Leafs refused to trade Gardiner

Maple Leafs defenceman Jake Gardiner and Sharks forward Torrey Mitchell race for the puck at the...

Maple Leafs defenceman Jake Gardiner and Sharks forward Torrey Mitchell race for the puck at the Air Canada Centre in Toronto, Ont., Feb. 23, 2012. (FRED THORNHILL/Reuters)

MIKE ZEISBERGER, QMI Agency

, Last Updated: 10:10 PM ET

TORONTO - Brian Burke won’t put a number on how many calls he recently fielded, but it would have been no surprise to see smoke coming out of his cell phone from overuse the past few weeks.

And you can bet that many of them started this way.

“Is that Gardiner kid available?”

This much we do know: They all ended this way.

“No.”

No haggling.

No debate.

No chance.

“They were short conversations,” Burke admitted on Monday afternoon at the Air Canada Centre.

They may have been short, but there was no shortage of them.

Chat with various general managers around the league, and the majority of them would tell you that they consider Gardiner to be the top prospect in the Toronto organization.

Columbus Blue Jackets general manager Scott Howson is believed to be one of those executives. In fact, those in Edmonton who are still close to Howson from his days in the Oil organization insist that Gardiner was on Howson’s “must include” list in any potential package for Rick Nash.

Now, all that talk is moot. When the clock struck three on Monday afternoon to mark the arrival of the NHL’s over-hyped trade deadline, the young defenceman was still a Leaf.

Just the way Gardiner wanted it. Just the way many Leaf fans wanted it. And just the way Leafs amateur scout John McMorrow wanted it.

According to Burke, McMorrow started verbally pumping Gardiner’s tires back around the time of U.S. Thanksgiving in 2007 when both men were in the Ducks organization. Gardiner had just switched from forward to defence at the time, and McMorrow’s influence led Anaheim to select Gardiner with the 17th overall pick in the 2008 draft.
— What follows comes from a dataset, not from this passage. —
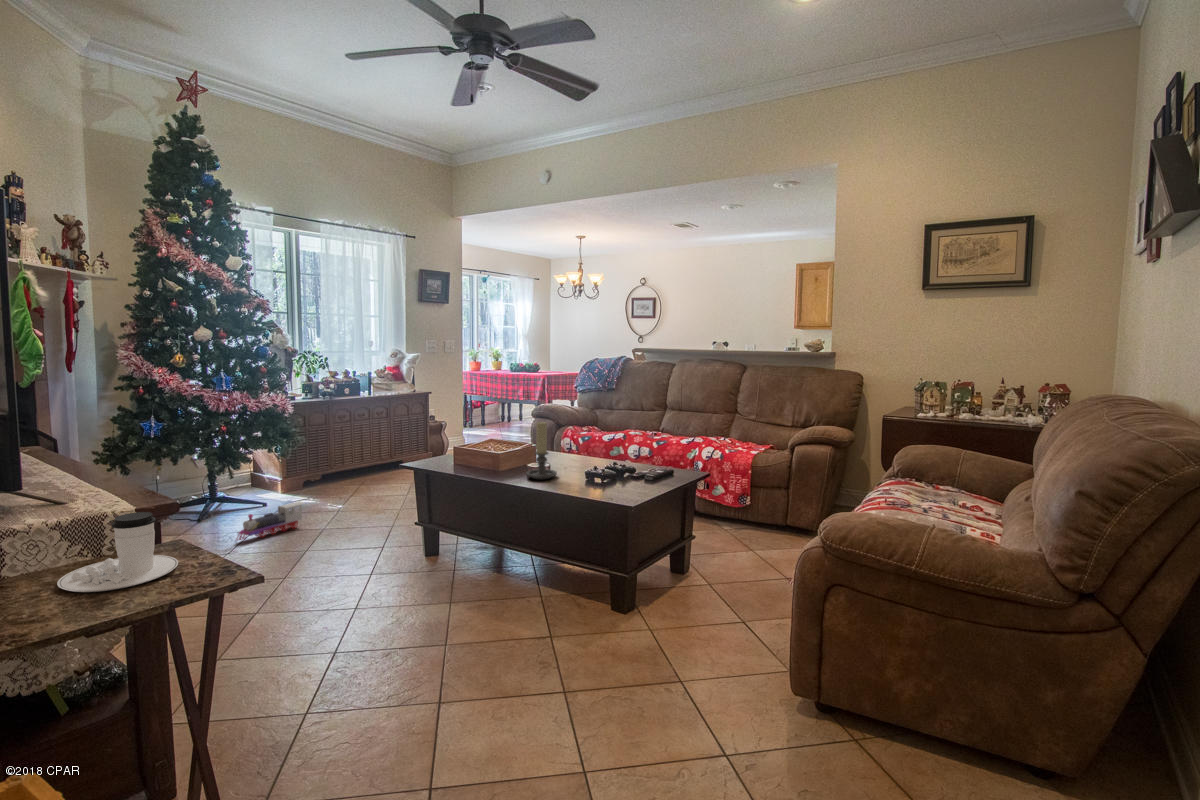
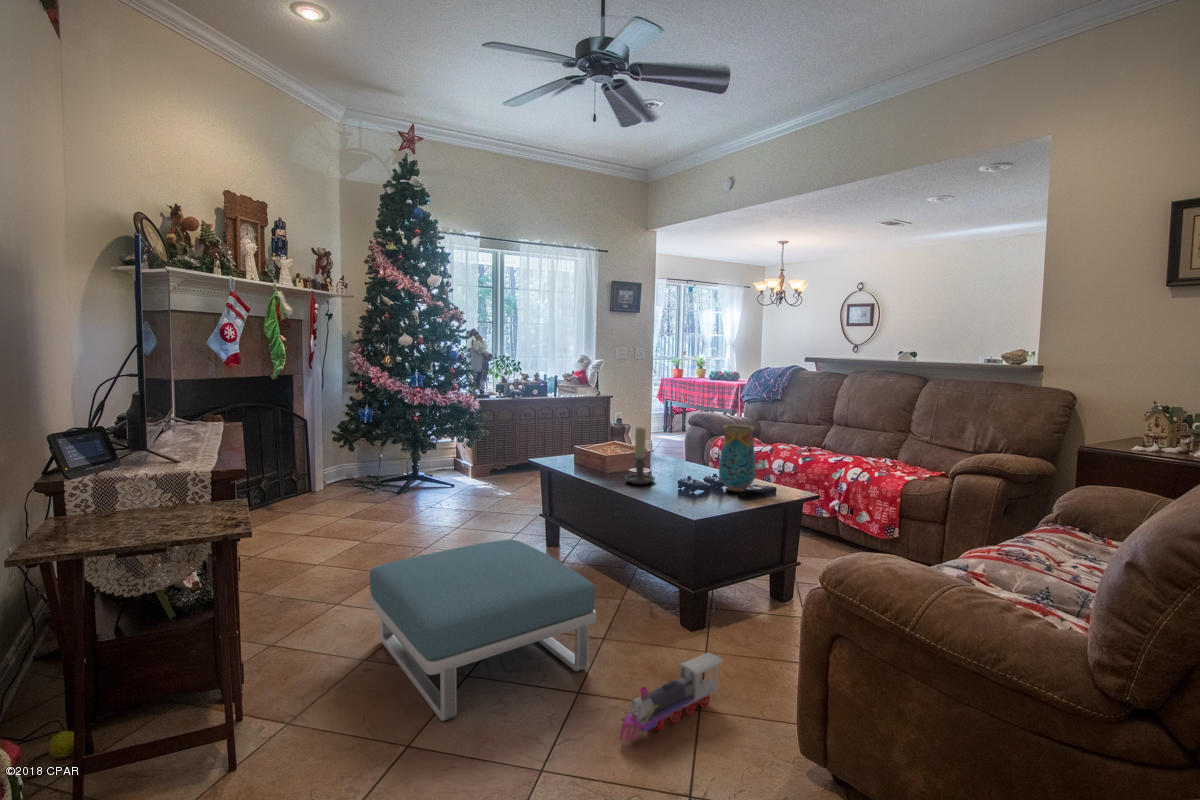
vase: none [621,414,656,477] -> present [719,425,756,492]
toy train: present [236,501,304,540] -> present [620,653,723,739]
coffee cup: present [57,512,178,592] -> none [128,473,217,528]
footstool: none [294,552,560,752] -> present [369,540,596,721]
When Burke became GM of the Leafs, he eventually brought McMorrow over to the Toronto organization. Sure enough, it didn’t take long for Burke to start hearing the pro-Gardiner hype from McMorrow again.

“Last year, John was still bugging me about the kid,” Burke said with a chuckle.

Burke took McMorrow’s advice. Again. Indeed, on Feb. 9, 2011, Gardiner was acquired from the Ducks along with Joffrey Lupul for veteran defenceman Francois Beauchemin.

In retrospect, the Leafs would have won the trade even if Lupul hadn’t been included. That’s how impressive Gardiner has been to date,

Of course, the kid’s meteoric rise to NHL prominence comes as no surprise to McMorrow.

“Besides his physical hockey skill, one of the first things I noticed about him (five years ago) was the dynamic nature of his personality. Things like his energy and his competitiveness,” McMorrow said during a phone interview on Monday evening.

“I remember during the interview process, some kids are shy when you question them. With Jake, he never was. He just embraced the process moving forward.

“I’m pleased he’s still here and is a promising piece of a young team that we in the organization are excited about as we move forward.”

The Gardiner issue has been a hot topic in Toronto over the past few weeks, especially when it related to Nash. Would you include him in a deal? Obviously Burke wouldn’t. And didn’t.

“He’s clearly a guy with special gifts,” Burke said of the rookie blueliner. “We don’t know if he’s going to be the next Duncan Keith or Kris Letang. I don’t think it’s fair to players to make comparisons like that and I don’t like making them.

“Either way, he has outstanding skill.”

When the Leafs face off in a key showdown against the Florida Panthers on Tuesday at the Air Canada Centre, Gardiner will take the ice as the NHL’s leading scorer among rookie defencemen with 19 points, three more than his closest rival. More importantly, he’ll still be in Toronto blue and white, something he hopes will last for a long time.

“I don’t want to go anywhere,” Gardiner told the Toronto Sun back on Feb. 15 in Edmonton when informed of Howson’s interest in him. “I don’t want to be traded.

“I love it here. I want to be a Toronto Maple Leaf. That’s it.”

Today, he still is. And that’s a good thing.